Each line below must be transcribed exactly, and no picture may appear in the transcription.

________________________

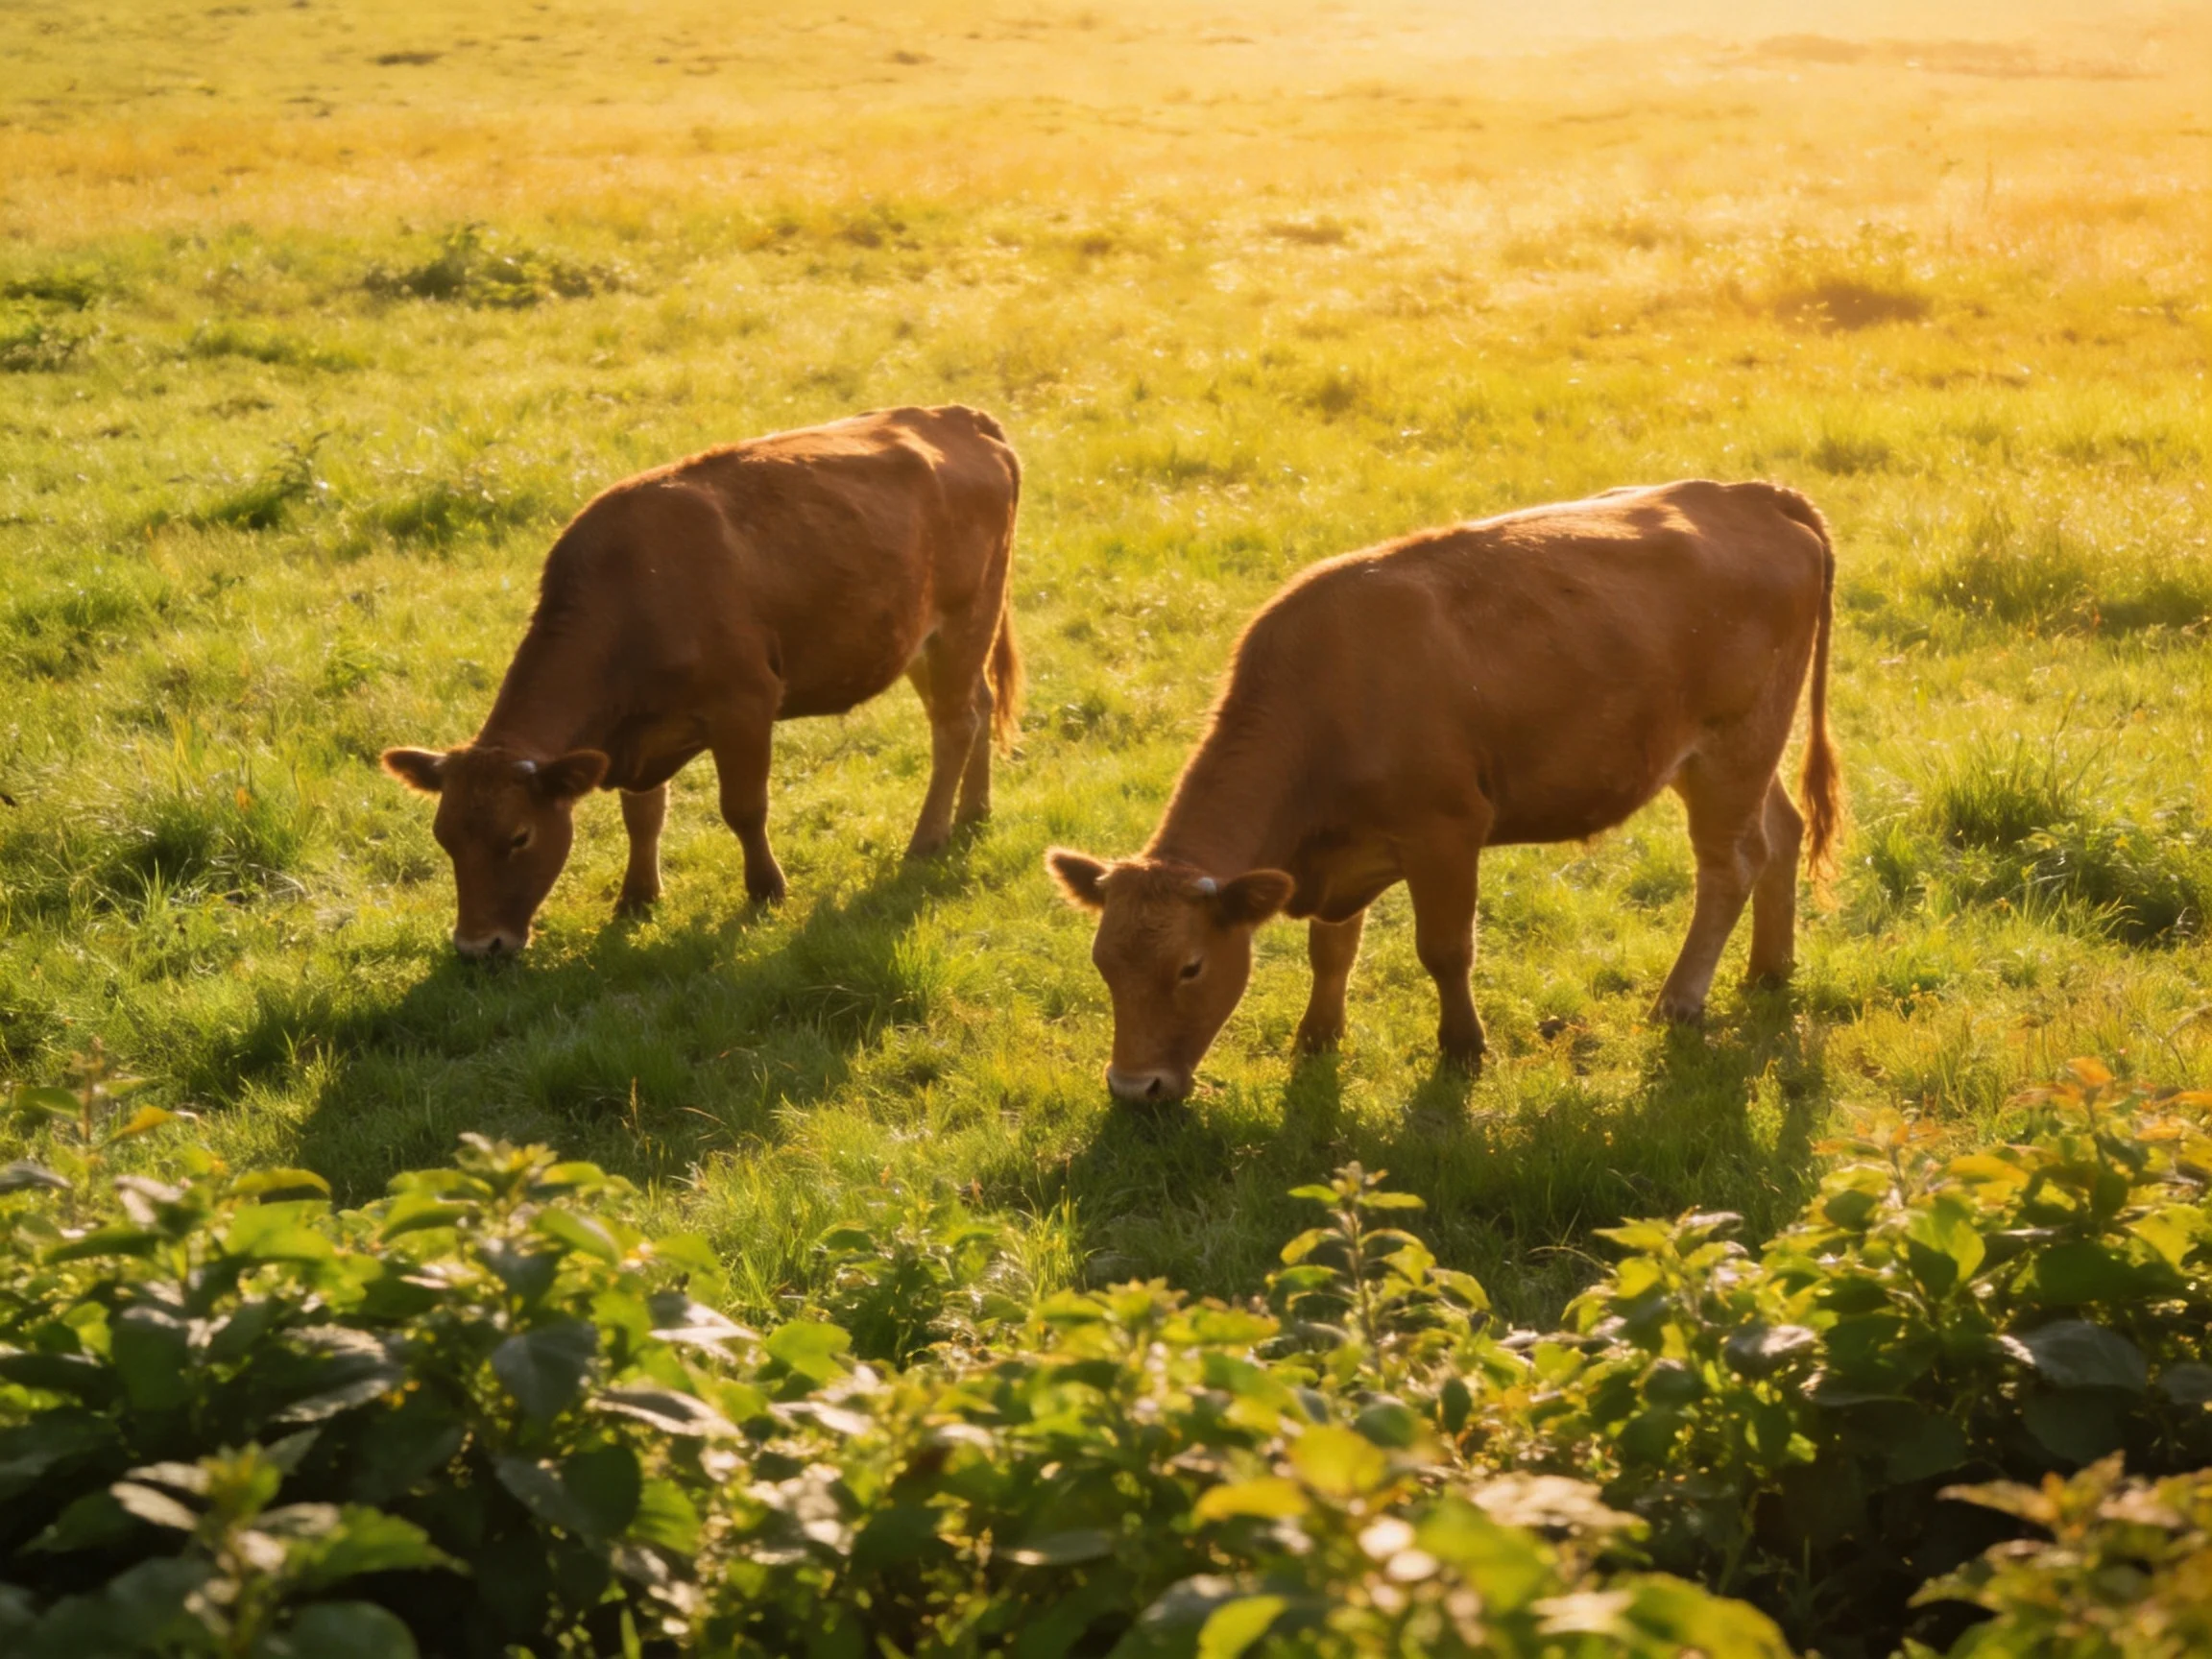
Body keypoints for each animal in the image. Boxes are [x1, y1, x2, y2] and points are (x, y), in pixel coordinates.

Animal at [383, 404, 1021, 957]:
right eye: (444, 837)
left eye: (519, 837)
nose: (476, 947)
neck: (632, 593)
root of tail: (957, 416)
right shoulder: (637, 734)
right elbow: (643, 816)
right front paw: (637, 897)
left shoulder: (746, 707)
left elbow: (744, 808)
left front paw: (766, 890)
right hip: (921, 641)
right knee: (980, 704)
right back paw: (974, 812)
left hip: (965, 620)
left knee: (954, 724)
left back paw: (927, 840)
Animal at [1047, 480, 1841, 1104]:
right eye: (1103, 963)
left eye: (1190, 967)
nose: (1133, 1088)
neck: (1330, 690)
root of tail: (1750, 495)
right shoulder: (1340, 857)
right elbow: (1332, 948)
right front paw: (1317, 1036)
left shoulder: (1446, 834)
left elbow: (1445, 949)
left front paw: (1463, 1048)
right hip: (1738, 756)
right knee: (1781, 834)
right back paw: (1769, 972)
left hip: (1731, 750)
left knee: (1730, 865)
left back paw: (1680, 1000)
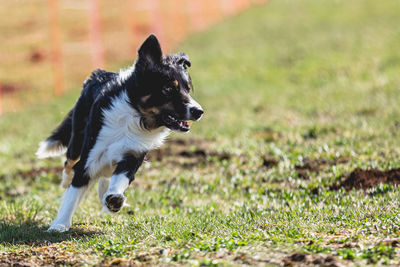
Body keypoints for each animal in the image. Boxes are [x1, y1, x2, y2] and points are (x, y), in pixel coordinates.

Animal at [35, 35, 203, 232]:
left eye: (188, 89)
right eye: (168, 89)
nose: (199, 111)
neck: (135, 116)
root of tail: (98, 73)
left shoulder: (133, 154)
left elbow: (120, 179)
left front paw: (113, 199)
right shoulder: (89, 157)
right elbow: (73, 193)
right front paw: (60, 224)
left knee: (105, 177)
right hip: (77, 140)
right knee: (69, 163)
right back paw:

________________________

== REPLY TO THE TASK ==
Body keypoints for each animal in the image. Boxes are [x1, y1, x2, y2] and points are (x, y), in pixel coordinates.

Animal at [383, 404, 1021, 957]:
right eye: (444, 837)
left eye: (519, 837)
nose: (476, 947)
neck: (632, 593)
root of tail: (957, 416)
right shoulder: (637, 734)
right elbow: (643, 816)
right front paw: (637, 897)
left shoulder: (746, 707)
left elbow: (744, 808)
left front paw: (766, 890)
right hip: (921, 641)
right knee: (980, 704)
right back paw: (974, 812)
left hip: (965, 620)
left knee: (954, 724)
left back paw: (927, 840)
Animal at [1047, 480, 1841, 1104]:
right eye: (1103, 963)
left eye: (1190, 967)
nose: (1133, 1088)
neck: (1330, 690)
root of tail: (1750, 495)
right shoulder: (1340, 857)
right elbow: (1332, 948)
right front paw: (1317, 1036)
left shoulder: (1446, 834)
left elbow: (1445, 949)
left front paw: (1463, 1048)
right hip: (1738, 756)
right knee: (1781, 834)
right back paw: (1769, 972)
left hip: (1731, 750)
left knee: (1730, 865)
left back paw: (1680, 1000)
Body keypoints for each animal in the image. Boxes are [x1, y1, x2, y2] and points are (x, y), in pixel coordinates.

Animal at [35, 35, 203, 232]:
left eye: (188, 89)
right eye: (168, 89)
nose: (199, 111)
neck: (135, 116)
root of tail: (98, 73)
left shoulder: (133, 154)
left elbow: (120, 179)
left front paw: (113, 199)
right shoulder: (89, 157)
right elbow: (73, 193)
right front paw: (60, 224)
left knee: (105, 177)
right hip: (77, 140)
right knee: (69, 163)
right back paw:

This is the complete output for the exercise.